A questo si aggiunge che, in buona sostanza, anche quanti sostenevano che il pagamento del canone televisivo, per quanto ingiusto, fosse funzionale al sostentamento della sola Rai, ora non più, visto che servirà alla costituzione di una piattaforma satellitare unica anche con Mediaset e La7, i quali beneficeranno in quota parte anche del canone pagate dai cittadini.
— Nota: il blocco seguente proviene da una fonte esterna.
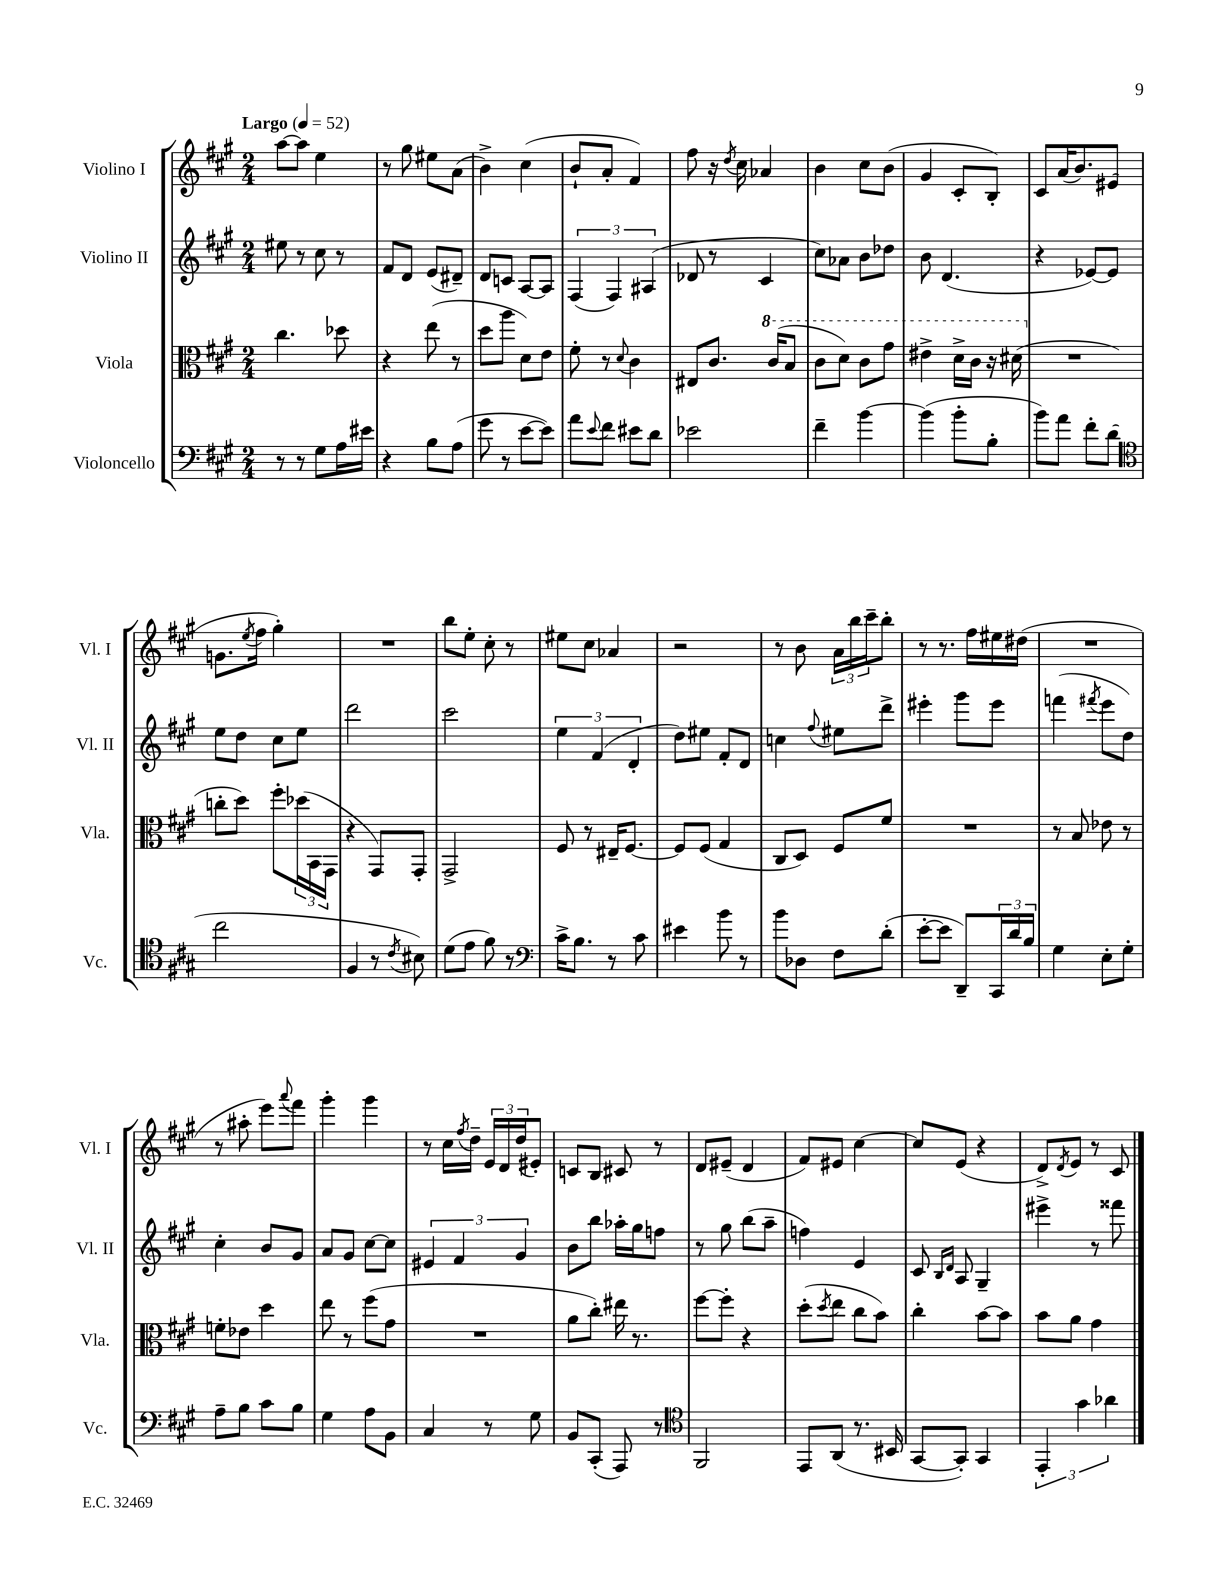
<<
\new StaffGroup <<
\new Staff = "s0" \with { instrumentName = "Violino I" shortInstrumentName = "Vl. I" } {
    \clef treble \key a \major \numericTimeSignature \time 2/4 \tempo "Largo" 4 = 52
    a''8~ a''8 e''4 |
    r8 gis''8 eis''8 a'8( |
    b'4->) cis''4( |
    b'8-! a'8-. fis'4) |
    fis''8 r16 \acciaccatura { d''8 } cis''16 aes'4 |
    b'4 cis''8 b'8( |
    gis'4 cis'8-. b8-.) |
    cis'8 a'16( b'8.) eis'8( |
    g'8. \acciaccatura { e''8 } fis''16 gis''4-.) |
    R2 |
    b''8 e''8-. cis''8-. r8 |
    eis''8 cis''8 aes'4 |
    r2 |
    r8 b'8 \tuplet 3/2 { a'16 b''16 cis'''16-- } b''8-. |
    r8 r8. fis''16 eis''16 dis''16( |
    R2 |
    r8 ais''8-. e'''8) \appoggiatura { a'''8 } fis'''8 |
    gis'''4-. gis'''4 |
    r8 cis''16 \acciaccatura { fis''8 } d''16-- \tuplet 3/2 { e'16 d'16 d''16( } eis'8-.) |
    c'8 b8 cis'8 r8 |
    d'8 eis'8--( d'4 |
    fis'8) eis'8 cis''4~ |
    cis''8 e'8( r4 |
    d'8->) \acciaccatura { d'8 } e'8 r8 cis'8 \bar "|." |
}
\new Staff = "s1" \with { instrumentName = "Violino II" shortInstrumentName = "Vl. II" } {
    \clef treble \key a \major \numericTimeSignature \time 2/4
    eis''8 r8 cis''8 r8 |
    fis'8 d'8 e'8( dis'8--) |
    d'8 c'8 a8~ a8 |
    \tuplet 3/2 { fis4( fis4) ais4( } |
    des'8 r8 cis'4 |
    cis''8) aes'8 b'8 des''8 |
    b'8 d'4.( |
    r4 ees'8~) ees'8 |
    e''8 d''8 cis''8 e''8 |
    d'''2 |
    cis'''2 |
    \tuplet 3/2 { e''4 fis'4( d'4-. } |
    d''8) eis''8 fis'8-. d'8 |
    c''4 \appoggiatura { fis''8 } eis''8 d'''8-> |
    eis'''4-. gis'''8 eis'''8 |
    f'''4( \acciaccatura { fis'''8 } e'''8 d''8) |
    cis''4-. b'8 gis'8 |
    a'8 gis'8 cis''8~ cis''8 |
    \tuplet 3/2 { eis'4 fis'4 gis'4 } |
    b'8 b''8 aes''16-. gis''16 f''8 |
    r8 gis''8 b''8( a''8-- |
    f''4) e'4 |
    cis'8 \grace { b16 d'16 } a8 gis4-- |
    eis'''4-> r8 fisis'''8 \bar "|." |
}
\new Staff = "s2" \with { instrumentName = "Viola" shortInstrumentName = "Vla." } {
    \clef alto \key a \major \numericTimeSignature \time 2/4
    cis''4. des''8 |
    r4 e''8( r8 |
    d''8 a''8 d'8) e'8 |
    fis'8-. r8 \appoggiatura { d'8 } cis'4 |
    eis8 cis'8. \ottava #1 cis''16( b'8 |
    cis''8 d''8) cis''8 gis''8 |
    eis''4-> d''16-> cis''16 r16 dis''16( \ottava #0 |
    R2 |
    c''8-. d''8) fis''8-. \tuplet 3/2 { des''16( b,16 gis,16 } |
    r4 gis,8) gis,8-. |
    gis,2-> |
    fis8 r8 eis16-- fis8.~ |
    fis8 fis8( gis4 |
    cis8 d8) fis8 fis'8 |
    R2 |
    r8 b8 ees'8 r8 |
    f'8-. ees'8 d''4 |
    e''8 r8 fis''8( gis'8 |
    R2 |
    a'8 cis''8-.) eis''16 r8. |
    fis''8~ fis''8-. r4 |
    d''8-.( \acciaccatura { d''8 } e''8 cis''8 b'8) |
    cis''4-. b'8~ b'8 |
    b'8 a'8 gis'4 \bar "|." |
}
\new Staff = "s3" \with { instrumentName = "Violoncello" shortInstrumentName = "Vc." } {
    \clef bass \key a \major \numericTimeSignature \time 2/4
    r8 r8 gis8 a16 eis'16 |
    r4 b8 a8( |
    gis'8 r8 e'8~ e'8) |
    a'8 \appoggiatura { e'8 } fis'8 eis'8 d'8 |
    ees'2 |
    fis'4-- b'4~ |
    b'4( b'8-. b8-. |
    b'8) a'8 fis'8-. d'8( |
    \clef tenor cis''2 |
    fis4 r8 \acciaccatura { cis'8 } bis8) |
    d'8( e'8 fis'8) r8 |
    \clef bass cis'16-> b8. r8 cis'8 |
    eis'4 b'8 r8 |
    b'8 des8 fis8 d'8-.( |
    e'8~-. e'8 d,8--) \tuplet 3/2 { cis,16 d'16 b16 } |
    gis4 e8-. gis8-. |
    a8-- b8 cis'8 b8 |
    gis4 a8 b,8 |
    cis4 r8 gis8 |
    b,8 cis,8-.( a,,8) r8 |
    \clef tenor fis,2 |
    e,8 a,8( r8. bis,16 |
    gis,8~ gis,8-.) gis,4 |
    \tuplet 3/2 { e,4-. gis'4 aes'4 } \bar "|." |
}
>>
>>
\layout { \context { \Score \remove "Bar_number_engraver" } }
Verosimilmente più d’uno dirà che il fatto che l’attuale Presidente del Consiglio, oltre ad essere figura di riferimento per l’emittenza pubblica, sia anche il proprietario dei tre principali canali concorrenti è solo un episodio casuale ed incidentale. Che ovviamente non nutra alcun interesse e, tanto meno, beneficio personale in un siffatto accordo, così come quando ha deciso di dare corso ad una sentenza della corte europea che imponeva l’elevazione dell’IVA a Sky, suo principale concorrente italiano in tema di prodotti televisivi a pagamento. Curioso notare come tanta solerzia nell’attuare le disposizione europee non l’abbia avuta quando si parlava di un canale di sua proprietà come Rete 4.
Insomma, il Cavaliere fortunello sembra sempre avere la buona sorte di trovarsi al posto giusto nel momento giusto, per cui le faccende economiche e di stato si concilino sempre nel senso a lui personalmente più favorevole. Che pur senza inventare nulla ma reinventando tutto a suo modo dalla televisione all’acqua calda veda crescere la sua posizione di potere e dominio nello scenario nazionale.
A questo punto sarebbe opportuna la sua investitura perpetua nella attuale carica quale ammennicolo portafortuna.